### Passage

>>>

Aug 062014
Rag-NERD-rok Podcast Tree

One year after the tragicomic events of the First Annual Nettle Chili Cook-off, the town is on the verge of collapse. A vicious army of orc mercenaries holds the townsfolk hostage, seemingly in collusion with Lord Edwardson, the greedy nobleman who rules Nettle Manor. Choking taxes and tariffs have driven the market traders away, and the fields have lain fallow since the onset of an unnatural drought that dried up the river. Those who leave town have their property confiscated, resorting to banditry on the roads, while those who remain starve in their homes. Nettle’s citizens need a hero—or better yet, a team of heroes!—to rescue them from certain doom. When Barnabas, the faithful paladin of Techumsah, journeys forth in search of just such a band of champions, he finds a motley gang of adventurers who just might do the trick. There’s Avon, the wizard who was cast out of town as a youngster, struggling to be a good person in spite of himself. Pendrel, the bard, left Nettle over a decade ago to seek his fortune as a musician, but ended up a captive in an ogre’s lair. Finally, there’s Taeros, an elf druid traveling south from the Great White Tundra, who befriends the Nettlers and throws his lot in with their cause. Can this ragtag group of heroes save Nettle from the aftermath of a fiasco? Listen to find out!

Campaign Navigator: Dungeon World – “The Nettle Crusades”

–> Next Episode: “The Nettlers’ Dilemma” 

  • crawlkill

    “You Nettling Kids”

    I barely remember the Fiasco. I should go back and listen to it again. but I have Titor House to catch up on. and the new Magicians book to hate. and and and there is too much stuff for my ears the internet is too full nooo purge the internet

  • Omega

    Pretty good session so far. Like the continuation of the chilimancy-verse. You guys have taken to the “fiction first” aspect a little better than some groups I know, and some players more than others, but not perfect. It’s not SUPER critical if you still have fun, but it’s a major point of *W games like Dungeon World. Sometimes you’re solid: “I do X.” “What move is that?/That sounds like Move Y” “*roll dice*”, but other times Ryan calls for a roll as part of him narrating/doing a GM move without necessarily asking for player action first, or the players telegraph what move they’re using without narrating what/how they do whatever it is. The key point of *W games like Dungeon World is you narrate an action first, and if it corresponds to a specific move, you do a move. Sometimes leads to situations where you do a move you don’t necessarily want to do, because you’re not great at it (but you also want to do it so you might fail, because XP is fun). Obv, you can shorthand this a little for most of the basic moves, but it’s about the narrative first.

    Also, pretty sure alignment XP is an end of session “move”, so you only get it once, but not sure. Not a huge deal, since XP IS FUN, YOU WANT XP, just sayin’. I’d lose my listener-nerd cred if I didn’t fact check you at this point.

<<<

### Data lines
>>>

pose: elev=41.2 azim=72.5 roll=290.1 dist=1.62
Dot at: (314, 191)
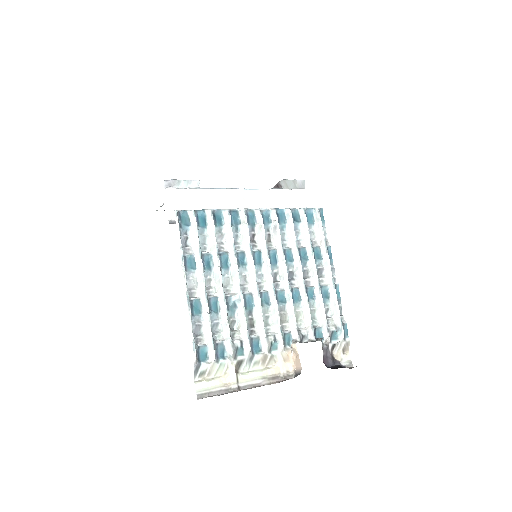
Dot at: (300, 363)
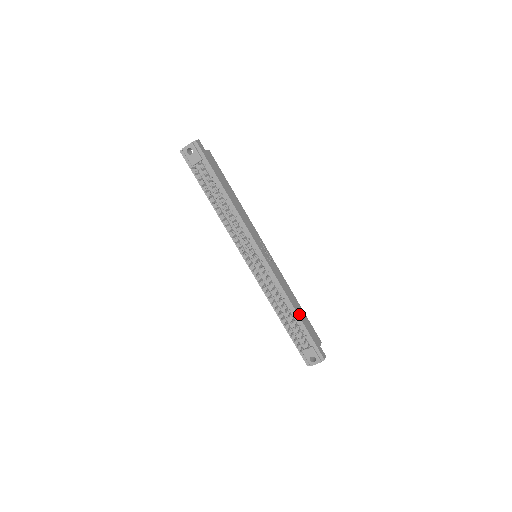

<<<

According to the passage, who rules Nettle Manor? These lines come from a source other than the passage.

Lord Edwardson, a greedy nobleman, rules Nettle Manor.